练习任务 1 -> 找出下方记录中含有字符串“paient”的每一行，并逐行抄出，区分大小写。
□ □ □ □ □
HDU 6105-Gameia

Gameia

Time Limit: 2000/1000 MS (Java/Others)    Memory Limit: 65536/65536 K (Java/Others)
Total Submission(s): 1192    Accepted Submission(s): 514

题目链接： 点击打开链接

Problem Description

Alice and Bob are playing a game called 'Gameia ? Gameia !'. The game goes like this :
0. There is a tree with all node unpainted initial.
1. Because Bob is the VIP player, so Bob has K chances to make a small change on the tree any time during the game if he wants, whether before or after Alice's action. These chances can be used together or separate, changes will happen in a flash. each change is defined as cut an edge on the tree. 
2. Then the game starts, Alice and Bob take turns to paint an unpainted node, Alice go first, and then Bob.
3. In Alice's move, she can paint an unpainted node into white color.
4. In Bob's move, he can paint an unpainted node into black color, and what's more, all the other nodes which connects with the node directly will be painted or repainted into black color too, even if they are white color before.
5. When anybody can't make a move, the game stop, with all nodes painted of course. If they can find a node with white color, Alice win the game, otherwise Bob.
Given the tree initial, who will win the game if both players play optimally?

 

Input

The first line of the input gives the number of test cases T; T test cases follow.
Each case begins with one line with two integers N and K : the size of the tree and the max small changes that Bob can make.
The next line gives the information of the tree, nodes are marked from 1 to N, node 1 is the root, so the line contains N-1 numbers, the i-th of them give the farther node of the node i+1.

Limits
T≤100
1≤N≤500
0≤K≤500
1≤Pi≤i

 

Output

For each test case output one line denotes the answer.
If Alice can win, output "Alice" , otherwise "Bob".

Sample Input
2
2 1
1
3 1
1 2
 


Sample Output
Bob
Alice

题意：

Alice和Bob玩一个游戏，一开始有一颗有n个节点并且没有颜色的树，Bob和Alice分别对树上的节点进行染色，Alice每次将一个没有颜色的点涂成白色，Bob每次将一个没有颜色的点涂成黑色，并且可以将与涂上黑色的这个点直接相邻的点变为黑色，假如最后树被涂满之后还存在白色点，Alice赢，否则Bob赢。Bob还有一个特权，可以在任意时候，删除任意一条边，这样的特权可以使用<=k次。
□ □ □ □ □
练习任务 2 -> 接着上面这道 Gameia 博弈题的最后一句往下续写。

(收集到的数据)
□ □ □ □ □
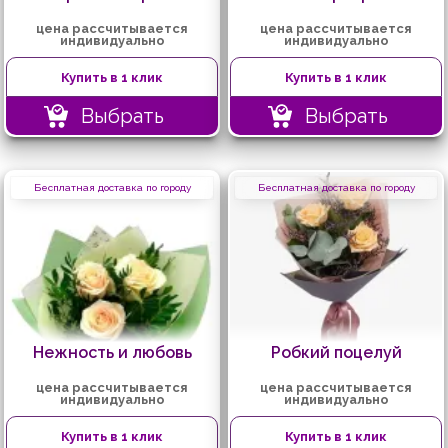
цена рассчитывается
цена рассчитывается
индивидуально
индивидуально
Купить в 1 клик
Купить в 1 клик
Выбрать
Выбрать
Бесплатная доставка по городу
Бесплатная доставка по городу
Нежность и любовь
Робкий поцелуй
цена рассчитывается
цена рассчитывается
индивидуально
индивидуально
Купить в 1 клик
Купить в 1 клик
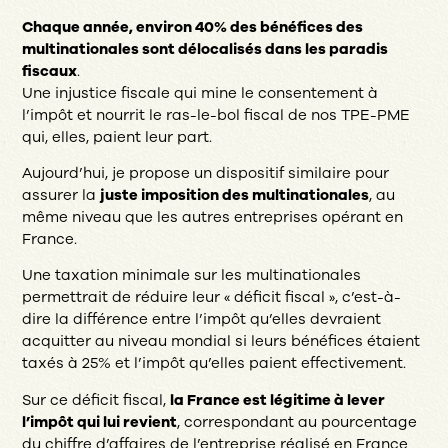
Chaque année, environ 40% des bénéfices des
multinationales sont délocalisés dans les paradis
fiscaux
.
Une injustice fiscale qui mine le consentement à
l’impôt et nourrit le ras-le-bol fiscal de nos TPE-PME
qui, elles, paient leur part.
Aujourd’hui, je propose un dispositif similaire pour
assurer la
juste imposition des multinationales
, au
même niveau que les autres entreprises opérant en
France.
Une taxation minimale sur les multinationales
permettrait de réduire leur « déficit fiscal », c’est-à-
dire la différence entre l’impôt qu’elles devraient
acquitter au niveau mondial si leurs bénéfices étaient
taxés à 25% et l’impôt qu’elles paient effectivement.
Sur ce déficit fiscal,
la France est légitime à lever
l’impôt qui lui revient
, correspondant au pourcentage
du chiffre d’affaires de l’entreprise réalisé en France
□ □ □ □ □
练习作答 1 ->
qui, elles, paient leur part.
taxés à 25% et l’impôt qu’elles paient effectivement.

练习作答 2 ->
分析：

最核心的一句话就是如果Bob能把这棵树分成若干两个一组的点对，那么Bob取得胜利，否则Alice获胜。

1.两两一组肯定需要树的节点个数为偶数。

2.因为Alice先走，所以Alice如果每次选择的都是树的父节点不管Bob走哪他都可以赢。Bob为了取得胜利，需要将Alice走的每一步之后把她走的颜色给涂成黑色，也就是分割成两两相连的组。这时候，Bob的特权k次数就肯定需要满足：k>= n / 2 – 1

3.最后要满足的一个条件就是每个节点的周围链接的入度为1的点不能大于1.

#include <cstdio>
#include <cstring>
#include <algorithm>
#include <cmath>
#include <vector>
#define max_n 510
using namespace std;
int vis[max_n];

int main()
{
    int t, n, k, p;
    scanf("%d", &t);
    while(t--)
    {
        bool flag = true;
        vector<int> v[max_n];
        memset(vis, 0, sizeof(vis));
        scanf("%d %d", &n, &k);
        for(int i = 2; i <= n; i++)
        {
            scanf("%d", &p);
            vis[p] = 1;//将出现的节点标记一下
            v[p].push_back(i);//将以p为父亲的节点都添加在v[p]后面
        }
        for(int i = 1; i <= n; i++)
        {
            int sum1 = 0;
            for(int j = 0; j < v[i].size(); j++)
            {
                if(!vis[ v[i][j] ])  //判断以i为父亲节点连接的有几个入度为1的点
                    sum1++;
            }
            if(sum1 > 1)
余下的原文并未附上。